The CHR has recommended that the EUB either keep the 1990 standard of 100 ppm over three minutes, or implement a similarly protective health standard used by the U.S. Environmental Protection Agency.

The EUB's attempt to resolve the debate, by inviting medical experts and other stakeholders to a meeting in Calgary in late November, ended with Alberta's leading researchers on sour gas disagreeing over which H2S levels should be used, according to a transcript of that meeting.

Alberta environmentalist Martha Kostuch, who participated in the meeting, says she's not convinced the new model with its higher H2S levels will better protect people from a sour gas accident.

The less conservative the model is in terms of potential health risks, she says, "the smaller the emergency response zone is going to be and the fewer people that are going to be subject to whatever emergency plan there is."
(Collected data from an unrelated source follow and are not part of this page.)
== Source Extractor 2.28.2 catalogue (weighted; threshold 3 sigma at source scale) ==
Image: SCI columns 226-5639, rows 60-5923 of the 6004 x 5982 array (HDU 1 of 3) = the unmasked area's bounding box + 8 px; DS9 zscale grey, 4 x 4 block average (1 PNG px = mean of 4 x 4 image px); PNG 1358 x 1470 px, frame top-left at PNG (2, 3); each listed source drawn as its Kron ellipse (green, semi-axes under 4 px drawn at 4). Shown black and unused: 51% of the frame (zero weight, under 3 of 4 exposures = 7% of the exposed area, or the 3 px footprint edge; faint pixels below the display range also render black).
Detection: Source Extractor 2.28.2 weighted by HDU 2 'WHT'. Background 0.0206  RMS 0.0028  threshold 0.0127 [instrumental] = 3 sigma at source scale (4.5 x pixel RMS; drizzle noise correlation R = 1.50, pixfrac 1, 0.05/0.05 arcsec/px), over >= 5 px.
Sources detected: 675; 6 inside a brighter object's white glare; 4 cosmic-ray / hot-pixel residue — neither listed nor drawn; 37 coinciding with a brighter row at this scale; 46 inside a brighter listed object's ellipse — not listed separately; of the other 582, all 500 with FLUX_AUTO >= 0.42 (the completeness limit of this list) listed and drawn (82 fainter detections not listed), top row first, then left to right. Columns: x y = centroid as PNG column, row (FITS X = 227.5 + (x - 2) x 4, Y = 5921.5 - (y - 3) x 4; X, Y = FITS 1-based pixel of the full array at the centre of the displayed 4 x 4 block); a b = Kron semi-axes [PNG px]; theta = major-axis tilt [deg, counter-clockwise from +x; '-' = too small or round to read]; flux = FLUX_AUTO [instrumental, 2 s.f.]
However, Kostuch says it also doesn't make sense to have a model where the EPZ is so large - encompassing 250,000 people in southeast Calgary, for example - that mass panic and evacuation might cause more harm than a sour gas leak.

"But I also want an emergency response zone that makes sure the public's health is protected."

Kostuch urges the EUB, before it makes the switch to a single model for calculating EPZs, to find a process whereby medical experts and other stakeholders can agree on the H2S levels and other factors to be built into the model.

However, EUB adviser Nielson says he has carefully considered everyone's views and will now write a report - including his recommendations on what H2S levels should be used to calculate EPZs - for the regulatory board.

Nielson adds he hopes to have a draft report ready for input from all stakeholders by February, consider their feedback and then submit a final report to the EUB in April for its decision.